# Notch coils



## Zahz (4/6/16)

Hello fellow Vapers, I come in peace 

I was wondering if any of you guys tried a notch coil In a tank, like the Griffin or aromamizer. If so how was it in terms of flavour and Vapour production. I know these work on the Ijoy tornado, limitless rdta, and theorem. But I haven't seen anyone trying it out on tanks. I guess that will be since they are too big and maybe wicking might be an issue also. Also I forgot to mention would like to try out a dual and resistance seems very low on them. 

Would like some advice and recommendations. 

Thanks 


Sent from my iPhone using Tapatalk


----------



## jaymo (4/6/16)

Hi zahz, I tried it out on my aromamizer, took a bit of tweaking to get it to fit, as u said its a little big, but hey, sometimes u gotta make a plan. Lol. 
Vapour production was good and so was the flavor , it was howeva a biaatch to wick! And after a day of heavy vaping they had to be tossed.

Reactions: Like 2


----------



## SQL -Jazz Guitar-Vapa (4/6/16)

Interested as well. Was wondering the same thing about the Crius. 
I seem to think it won't fit


----------



## SQL -Jazz Guitar-Vapa (4/6/16)

jaymo said:


> View attachment 56528
> Hi zahz, I tried it out on my aromamizer, took a bit of tweaking to get it to fit, as u said its a little big, but hey, sometimes u gotta make a plan. Lol.
> Vapour production was good and so was the flavor , it was howeva a biaatch to wick! And after a day of heavy vaping they had to be tossed.

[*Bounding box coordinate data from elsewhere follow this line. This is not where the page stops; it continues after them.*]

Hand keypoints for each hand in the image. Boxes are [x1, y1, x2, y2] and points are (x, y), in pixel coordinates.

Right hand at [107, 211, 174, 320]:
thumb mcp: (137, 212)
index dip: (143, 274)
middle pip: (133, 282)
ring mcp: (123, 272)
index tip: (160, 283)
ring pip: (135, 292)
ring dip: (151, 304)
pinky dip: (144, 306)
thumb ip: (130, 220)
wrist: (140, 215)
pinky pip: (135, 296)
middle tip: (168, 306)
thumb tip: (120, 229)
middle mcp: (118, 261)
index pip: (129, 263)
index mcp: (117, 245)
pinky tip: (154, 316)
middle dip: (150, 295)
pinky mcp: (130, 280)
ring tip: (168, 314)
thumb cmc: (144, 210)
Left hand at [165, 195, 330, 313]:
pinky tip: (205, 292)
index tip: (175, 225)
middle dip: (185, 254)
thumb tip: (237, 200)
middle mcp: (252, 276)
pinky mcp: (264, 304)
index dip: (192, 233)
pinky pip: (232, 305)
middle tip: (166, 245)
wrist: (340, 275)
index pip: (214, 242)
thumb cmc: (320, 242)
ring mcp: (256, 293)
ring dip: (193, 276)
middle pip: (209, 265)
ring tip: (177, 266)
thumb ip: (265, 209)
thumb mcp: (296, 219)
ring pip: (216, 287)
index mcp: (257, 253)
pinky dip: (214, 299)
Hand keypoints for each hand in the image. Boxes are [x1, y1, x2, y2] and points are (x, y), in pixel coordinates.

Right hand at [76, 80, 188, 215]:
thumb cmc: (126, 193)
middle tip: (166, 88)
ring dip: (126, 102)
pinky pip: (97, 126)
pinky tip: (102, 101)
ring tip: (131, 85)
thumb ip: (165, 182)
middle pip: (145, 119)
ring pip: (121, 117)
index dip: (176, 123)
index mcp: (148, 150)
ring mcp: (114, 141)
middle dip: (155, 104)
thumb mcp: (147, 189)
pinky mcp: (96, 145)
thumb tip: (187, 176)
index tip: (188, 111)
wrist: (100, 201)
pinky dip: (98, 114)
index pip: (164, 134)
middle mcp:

Will this work on the Crius deck?


----------



## zadiac (4/6/16)

Those coils are .2 ohms each. Using as dual coil will result in .1 ohm resistance. That is up to 42 amp draw on a mech mod. At 70W is still a 26amp draw. To vape them safely for 20amp batteries, you'll have to vape at 40watts on a regulated device.

Reactions: Agree 1


----------



## Zahz (4/6/16)

jaymo said:


> View attachment 56528
> Hi zahz, I tried it out on my aromamizer, took a bit of tweaking to get it to fit, as u said its a little big, but hey, sometimes u gotta make a plan. Lol.
> Vapour production was good and so was the flavor , it was howeva a biaatch to wick! And after a day of heavy vaping they had to be tossed.



Thanks @jaymo yeah I guess it wouldn't work well and if I don't wick it correctly I might get one nasty dry hit from hell . I think those are better for single coil as the resistance is low. 


Sent from my iPhone using Tapatalk


----------



## BumbleBee (4/6/16)

I have a dual notch coil set up in a dripper that comes to 0.17ohms, works like a charm in TC mode. As for tanks I don't have anything with a big enough build deck for notch coils but did manage to successfully rebuild a stock ijust2 coil which is working really well.


----------